TEXT PROVIDED.
Coal

Hitachi Exiting MHPS; MHI Will be Venture’s Sole Owner

Japanese technology conglomerate Hitachi will withdraw from Mitsubishi Hitachi Power Systems (MHPS), a joint venture it established in 2014 with another power equipment giant, Mitsubishi Heavy Industries (MHI), over a dispute stemming from construction of two massive defect-ridden coal plants in South Africa.

Under a Dec. 18-announced settlement reached by MHI and Hitachi, Hitachi will pay MHI 200 billion yen ($1.8 billion) in March, and transfer its 35% stake in MHPS to MHI, which currently holds the remaining 65%. Hitachi will also request the Japanese Commercial Arbitration Association, the entity tasked with deciding the dispute, to immediately stop the progress of arbitration, while MHI will do the same after it receives Hitachi’s payment and shares.

The extent to which the changes will impact MHPS’s operations is unclear. Hitachi suggested it will withdraw completely from management of MHPS, though it will continue to work with MHI on maintenance services of existing thermal power plants.

EXERCISE SET.
(1) Print every line of the listing that follows without changing any of it, but leave the pictures out.
(2) Carry on the Hitachi and MHPS article from where it stops.

DATA TO USE.
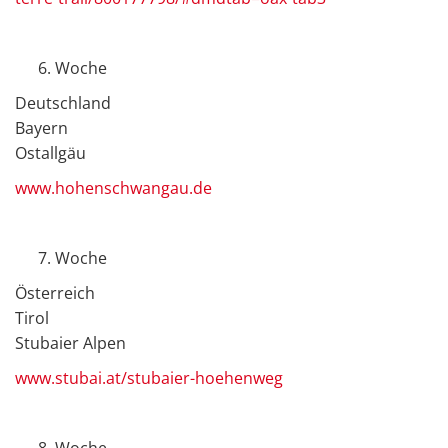
Woche
Deutschland
Bayern
Ostallgäu
www.hohenschwangau.de
Woche
Österreich
Tirol
Stubaier Alpen
www.stubai.at/stubaier-hoehenweg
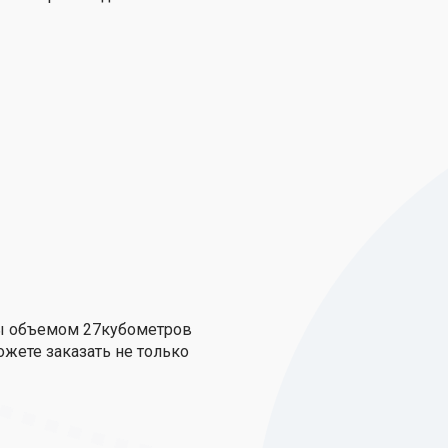
ры объемом 27кубометров
ожете заказать не только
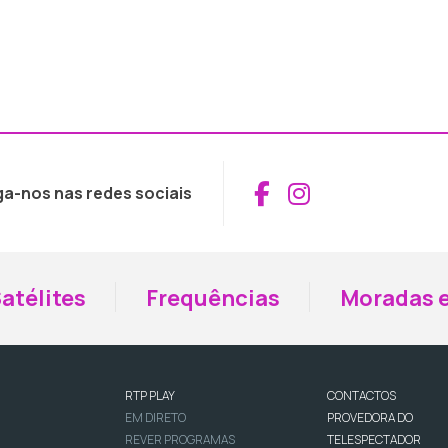
Aceder ao Fac
Aceder ao I
ga-nos nas redes sociais
atélites
Frequências
Moradas e
RTP PLAY
CONTACTOS
EM DIRETO
PROVEDORA DO
REVER PROGRAMAS
TELESPECTADOR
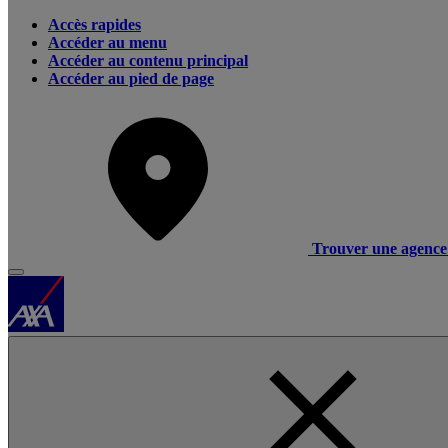
Accès rapides
Accéder au menu
Accéder au contenu principal
Accéder au pied de page
Trouver une agence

EXPECTED RESPONSES.
(1)
Woche
Deutschland
Bayern
Ostallgäu
www.hohenschwangau.de
Woche
Österreich
Tirol
Stubaier Alpen
www.stubai.at/stubaier-hoehenweg
ры объемом 27кубометров
ожете заказать не только
Aceder ao Fac
Aceder ao I
ga-nos nas redes sociais
atélites
Frequências
Moradas e
RTP PLAY
CONTACTOS
EM DIRETO
PROVEDORA DO
REVER PROGRAMAS
TELESPECTADOR
Accès rapides
Accéder au menu
Accéder au contenu principal
Accéder au pied de page
Trouver une agence

(2)
The two Japanese giants created the flagship power plant and equipment venture company to combine their thermal power generation businesses in February 2014, with an eye toward gaining more clout in a rapidly changing global power market. MHPS has since grown into a massive company with nearly 19,000 employees, and today is a brand-name builder of gas, steam, integrated coal gasification combined cycle, and geothermal plants, and a solid contender in the gas turbine, steam turbine, boiler, environmental controls, generators, control systems, and fuel cell markets.

MHPS told POWER that it cannot yet comment on details about the shakeup outside of a press release jointly released by MHI and Hitachi. In the release, MHI President and CEO Seiji Izumisawa said MHI will “now work towards the completion of the projects, along with strengthening the management of MHPS and transforming our power business to ensure sustainable growth.”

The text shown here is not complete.